Sunday, February 13, 2011

An introduction to EITRP

Modern Information Technology (IT) departments create, consume and manage a variety of resources. These individually include data, people, processes and infrastructure; collectively this includes the connections between these individual components. IT today is primarily about enabling the core business of a company, be it manufacturing, software development, oil and gas exploration or car sales. Each IT organization at these various types of firms has the same primary focus of enabling the business and its leadership to be successful in how they lead, transform and delivery on their core business.

Enterprise Information Technology Resource Planning (EITRP) is a new paradigm within computing to enable all resources related to IT to be articulated, modeled and documented in a single, consistent syntax.
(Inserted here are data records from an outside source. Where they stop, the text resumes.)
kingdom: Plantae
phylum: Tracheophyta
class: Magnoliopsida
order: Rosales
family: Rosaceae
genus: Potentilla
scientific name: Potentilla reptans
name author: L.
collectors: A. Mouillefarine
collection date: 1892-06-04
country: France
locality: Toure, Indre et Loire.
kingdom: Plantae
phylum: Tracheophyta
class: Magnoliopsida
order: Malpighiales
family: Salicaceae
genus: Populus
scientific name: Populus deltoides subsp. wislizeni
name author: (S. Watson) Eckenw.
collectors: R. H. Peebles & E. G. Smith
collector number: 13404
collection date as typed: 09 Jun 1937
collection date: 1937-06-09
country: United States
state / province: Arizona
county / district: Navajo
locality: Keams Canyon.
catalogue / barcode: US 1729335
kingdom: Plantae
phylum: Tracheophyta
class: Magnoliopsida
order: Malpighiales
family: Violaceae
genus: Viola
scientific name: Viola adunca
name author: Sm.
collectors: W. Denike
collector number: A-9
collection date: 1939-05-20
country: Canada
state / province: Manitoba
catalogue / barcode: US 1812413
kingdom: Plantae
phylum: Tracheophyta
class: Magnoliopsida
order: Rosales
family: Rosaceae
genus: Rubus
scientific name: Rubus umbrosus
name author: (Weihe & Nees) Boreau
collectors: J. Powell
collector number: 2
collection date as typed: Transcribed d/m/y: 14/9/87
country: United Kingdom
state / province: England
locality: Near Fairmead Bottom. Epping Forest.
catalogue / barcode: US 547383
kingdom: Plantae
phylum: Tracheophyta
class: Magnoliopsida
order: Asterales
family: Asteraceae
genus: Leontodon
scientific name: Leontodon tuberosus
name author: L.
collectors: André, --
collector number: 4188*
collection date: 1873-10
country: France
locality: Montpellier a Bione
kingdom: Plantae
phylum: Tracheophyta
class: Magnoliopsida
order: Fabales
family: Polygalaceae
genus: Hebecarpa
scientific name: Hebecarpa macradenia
This enables strategic planning within an IT department and its relationships with the business needs that it supports for the rest of the corporation. EITRP is a new set of standards being developed for the purpose of articulating the resources managed by an IT organization and how those relate to and affect the policies and processes critical to execution of a companies' core business function.

The potential for this consistent syntax is that IT organizations can standardize how they communicate information about all IT resources throughout the management chain. This standard method of communication will enable leaders at all levels to simulate changes to one portion of the environment or one resource and see how that change will affect the related components, resources and processes. This simulation and modeling capability will allow faster time to market and more rapid deployments within IT by fully understating how and change will ripple through and organization.

This is the first of multiple postings about EITRP. Future postings will outline the tiered structure of EITRP, the syntax for documenting a corporations' environments and the formulas for consistent calculation of costs, changes and modifications to the resources within an environment.